--- BEGIN Provided entries ---
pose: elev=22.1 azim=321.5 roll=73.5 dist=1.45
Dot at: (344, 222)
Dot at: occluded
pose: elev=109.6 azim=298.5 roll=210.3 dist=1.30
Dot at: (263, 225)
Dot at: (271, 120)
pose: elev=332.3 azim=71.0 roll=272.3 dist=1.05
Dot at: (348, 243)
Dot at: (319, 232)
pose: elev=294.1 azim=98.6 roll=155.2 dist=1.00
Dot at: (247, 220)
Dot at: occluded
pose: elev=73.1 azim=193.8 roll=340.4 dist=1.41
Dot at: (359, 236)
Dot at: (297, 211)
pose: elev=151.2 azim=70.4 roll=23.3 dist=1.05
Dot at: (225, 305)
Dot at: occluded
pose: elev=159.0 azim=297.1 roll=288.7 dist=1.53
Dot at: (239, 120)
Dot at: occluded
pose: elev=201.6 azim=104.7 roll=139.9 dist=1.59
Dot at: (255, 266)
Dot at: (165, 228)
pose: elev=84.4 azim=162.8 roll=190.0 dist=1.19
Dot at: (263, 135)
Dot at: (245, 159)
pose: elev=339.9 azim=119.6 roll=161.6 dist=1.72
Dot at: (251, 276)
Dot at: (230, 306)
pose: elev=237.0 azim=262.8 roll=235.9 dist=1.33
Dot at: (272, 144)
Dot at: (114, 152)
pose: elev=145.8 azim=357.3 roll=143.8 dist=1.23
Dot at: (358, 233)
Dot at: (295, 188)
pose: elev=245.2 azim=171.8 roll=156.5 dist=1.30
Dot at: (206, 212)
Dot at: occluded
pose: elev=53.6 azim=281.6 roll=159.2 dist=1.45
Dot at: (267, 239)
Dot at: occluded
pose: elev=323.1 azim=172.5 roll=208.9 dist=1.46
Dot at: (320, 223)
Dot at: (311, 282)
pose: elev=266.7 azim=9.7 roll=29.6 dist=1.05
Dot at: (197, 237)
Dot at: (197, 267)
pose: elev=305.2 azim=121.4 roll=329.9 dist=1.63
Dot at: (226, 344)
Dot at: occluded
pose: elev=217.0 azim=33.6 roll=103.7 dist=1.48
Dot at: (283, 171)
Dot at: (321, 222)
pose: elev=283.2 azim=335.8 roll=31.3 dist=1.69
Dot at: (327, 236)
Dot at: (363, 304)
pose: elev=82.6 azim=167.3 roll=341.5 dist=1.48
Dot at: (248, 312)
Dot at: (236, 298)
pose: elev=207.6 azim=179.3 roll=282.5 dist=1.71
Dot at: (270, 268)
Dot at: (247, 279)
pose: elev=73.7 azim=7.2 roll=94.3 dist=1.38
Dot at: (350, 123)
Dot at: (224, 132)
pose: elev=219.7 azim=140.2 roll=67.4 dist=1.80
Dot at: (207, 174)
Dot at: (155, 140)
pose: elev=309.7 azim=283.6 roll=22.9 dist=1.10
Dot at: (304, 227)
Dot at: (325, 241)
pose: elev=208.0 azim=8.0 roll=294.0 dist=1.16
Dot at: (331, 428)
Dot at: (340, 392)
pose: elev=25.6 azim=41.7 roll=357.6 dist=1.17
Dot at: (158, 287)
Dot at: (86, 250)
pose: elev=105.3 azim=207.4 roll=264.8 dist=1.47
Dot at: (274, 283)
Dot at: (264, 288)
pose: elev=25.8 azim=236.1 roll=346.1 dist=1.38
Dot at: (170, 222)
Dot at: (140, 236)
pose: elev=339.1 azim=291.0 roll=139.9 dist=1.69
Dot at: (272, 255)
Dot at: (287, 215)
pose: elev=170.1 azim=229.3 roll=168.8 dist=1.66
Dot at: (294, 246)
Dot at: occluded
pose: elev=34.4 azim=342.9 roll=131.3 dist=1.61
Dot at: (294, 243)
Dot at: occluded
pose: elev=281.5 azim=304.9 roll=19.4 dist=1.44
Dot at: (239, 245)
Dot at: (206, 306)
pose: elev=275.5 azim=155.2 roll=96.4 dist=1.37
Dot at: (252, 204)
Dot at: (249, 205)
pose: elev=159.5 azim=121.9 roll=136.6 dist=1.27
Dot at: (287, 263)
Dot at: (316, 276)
--- END Provided entries ---
Please write out every one of the records above again, with each line unchanged.

pose: elev=22.1 azim=321.5 roll=73.5 dist=1.45
Dot at: (344, 222)
Dot at: occluded
pose: elev=109.6 azim=298.5 roll=210.3 dist=1.30
Dot at: (263, 225)
Dot at: (271, 120)
pose: elev=332.3 azim=71.0 roll=272.3 dist=1.05
Dot at: (348, 243)
Dot at: (319, 232)
pose: elev=294.1 azim=98.6 roll=155.2 dist=1.00
Dot at: (247, 220)
Dot at: occluded
pose: elev=73.1 azim=193.8 roll=340.4 dist=1.41
Dot at: (359, 236)
Dot at: (297, 211)
pose: elev=151.2 azim=70.4 roll=23.3 dist=1.05
Dot at: (225, 305)
Dot at: occluded
pose: elev=159.0 azim=297.1 roll=288.7 dist=1.53
Dot at: (239, 120)
Dot at: occluded
pose: elev=201.6 azim=104.7 roll=139.9 dist=1.59
Dot at: (255, 266)
Dot at: (165, 228)
pose: elev=84.4 azim=162.8 roll=190.0 dist=1.19
Dot at: (263, 135)
Dot at: (245, 159)
pose: elev=339.9 azim=119.6 roll=161.6 dist=1.72
Dot at: (251, 276)
Dot at: (230, 306)
pose: elev=237.0 azim=262.8 roll=235.9 dist=1.33
Dot at: (272, 144)
Dot at: (114, 152)
pose: elev=145.8 azim=357.3 roll=143.8 dist=1.23
Dot at: (358, 233)
Dot at: (295, 188)
pose: elev=245.2 azim=171.8 roll=156.5 dist=1.30
Dot at: (206, 212)
Dot at: occluded
pose: elev=53.6 azim=281.6 roll=159.2 dist=1.45
Dot at: (267, 239)
Dot at: occluded
pose: elev=323.1 azim=172.5 roll=208.9 dist=1.46
Dot at: (320, 223)
Dot at: (311, 282)
pose: elev=266.7 azim=9.7 roll=29.6 dist=1.05
Dot at: (197, 237)
Dot at: (197, 267)
pose: elev=305.2 azim=121.4 roll=329.9 dist=1.63
Dot at: (226, 344)
Dot at: occluded
pose: elev=217.0 azim=33.6 roll=103.7 dist=1.48
Dot at: (283, 171)
Dot at: (321, 222)
pose: elev=283.2 azim=335.8 roll=31.3 dist=1.69
Dot at: (327, 236)
Dot at: (363, 304)
pose: elev=82.6 azim=167.3 roll=341.5 dist=1.48
Dot at: (248, 312)
Dot at: (236, 298)
pose: elev=207.6 azim=179.3 roll=282.5 dist=1.71
Dot at: (270, 268)
Dot at: (247, 279)
pose: elev=73.7 azim=7.2 roll=94.3 dist=1.38
Dot at: (350, 123)
Dot at: (224, 132)
pose: elev=219.7 azim=140.2 roll=67.4 dist=1.80
Dot at: (207, 174)
Dot at: (155, 140)
pose: elev=309.7 azim=283.6 roll=22.9 dist=1.10
Dot at: (304, 227)
Dot at: (325, 241)
pose: elev=208.0 azim=8.0 roll=294.0 dist=1.16
Dot at: (331, 428)
Dot at: (340, 392)
pose: elev=25.6 azim=41.7 roll=357.6 dist=1.17
Dot at: (158, 287)
Dot at: (86, 250)
pose: elev=105.3 azim=207.4 roll=264.8 dist=1.47
Dot at: (274, 283)
Dot at: (264, 288)
pose: elev=25.8 azim=236.1 roll=346.1 dist=1.38
Dot at: (170, 222)
Dot at: (140, 236)
pose: elev=339.1 azim=291.0 roll=139.9 dist=1.69
Dot at: (272, 255)
Dot at: (287, 215)
pose: elev=170.1 azim=229.3 roll=168.8 dist=1.66
Dot at: (294, 246)
Dot at: occluded
pose: elev=34.4 azim=342.9 roll=131.3 dist=1.61
Dot at: (294, 243)
Dot at: occluded
pose: elev=281.5 azim=304.9 roll=19.4 dist=1.44
Dot at: (239, 245)
Dot at: (206, 306)
pose: elev=275.5 azim=155.2 roll=96.4 dist=1.37
Dot at: (252, 204)
Dot at: (249, 205)
pose: elev=159.5 azim=121.9 roll=136.6 dist=1.27
Dot at: (287, 263)
Dot at: (316, 276)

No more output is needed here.